IBM Open Data Analytics for z/OS consists of the following components:
z/OS IzODA Spark (FMID HSPK120)
z/OS IzODA Spark (z/OS Spark) is built on Apache Spark, a high-performance, general execution engine for large-scale data processing. One of its key features is the capability to perform in-memory computing. Unlike traditional large data processing technologies, Spark allows caching of intermediate results in memory rather than writing them to disk, thereby dramatically improving the performance of iterative processing.
z/OS IzODA Mainframe Data Service (FMID HMDS120)
z/OS IzODA Mainframe Data Service (Data Service or MDS) provides integration facilities for both IBM Z data sources and other off-platform data sources. The Data Service provides your Apache Spark application with optimized, virtualized, and parallelized access to a wide variety of data.
z/OS IzODA Anaconda (FMID HANA110)
z/OS IzODA Anaconda includes Python and Anaconda Python packages for data science, which provide data scientists with a comprehensive solution for integrating computations to the data.

Figure 1 illustrates the components in a typical Spark cluster.

Figure 1. Example of components in a typical Spark cluster
Components in a typical Spark cluster include z/OS IzODA Spark, z/OS IzODA Mainframe Data Service, Apache Toree, Jupyter Notebook clients on Linux on z Systems, and data sources such as VSAM, Db2, and HDFS. The z/OS IzODA Spark contains the driver, master, worker, and executors.
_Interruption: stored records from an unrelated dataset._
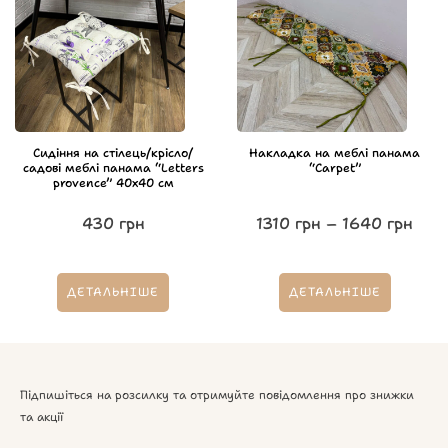
Сидіння на стілець/крісло/
Накладка на меблі панама
садові меблі панама “Letters
“Carpet”
provence” 40х40 см
430
грн
1310
грн
–
1640
грн
ДЕТАЛЬНІШЕ
ДЕТАЛЬНІШЕ
Підпишіться на розсилку та отримуйте повідомлення про знижки
та акції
The components are described in Terminology.

z/OS IzODA Livy

z/OS IzODA Livy is built on Apache Livy. It is a REST service used in conjunction with Spark that enables users to submit Spark jobs without having the Spark client installed. This enables developers to harness the data analytics power that Spark is capable of providing from within a web or mobile application. Jobs are submitted to the Livy server through REST API that contains information about the Spark application to be run. An interactive Scala or Python session with Livy can also be started.

Terminology

The following terms and abbreviations appear throughout this documentation:
Master
The Spark daemon that allocates resources across applications.
Worker
The Spark daemon that monitors and reports resource availability and, when directed by the master, spawns executors. The worker also monitors the liveness and resource consumption of the executors.
Executor
A process that the worker creates for an application. The executors perform the actual computation and data processing for an application. Each application has its own executors.
Driver program
The process that runs the main function of the application and creates the SparkContext.
SparkContext
Coordinates all executors in the cluster and sends tasks for the executors to run.
Apache Toree
Open source software that provides the foundation for interactive applications to connect to and use z/OS Spark.
Jupyter Notebook
An open source web application that provides an interactive application development environment for data scientists.
Deploy mode
Distinguishes where the driver process runs. In cluster deploy mode, the framework starts the driver inside the cluster. In client deploy mode, the submitter starts the driver from outside the cluster. If you use Jupyter Notebook and Apache Toree to interact with Spark, you are likely using client deploy mode. The default is client deploy mode.
Local mode
A non-distributed, single-JVM deployment mode in which all of the Spark execution components—driver, master, worker, and executors—run in the same JVM.
Cluster mode
Not to be confused with cluster deploy mode, Spark in cluster mode means that, unlike local mode, each Spark execution component—driver, master, worker, and executors—runs in a separate JVM. An application can be submitted to a Spark cluster in both cluster deploy mode and client deploy mode.
Cluster manager
The software that manages resources for the Spark cluster. Apache Spark supports Standalone, Mesos, and YARN. Only the Standalone cluster manager is available for Open Data Analytics for z/OS.
Task
A unit of work that is sent to one executor.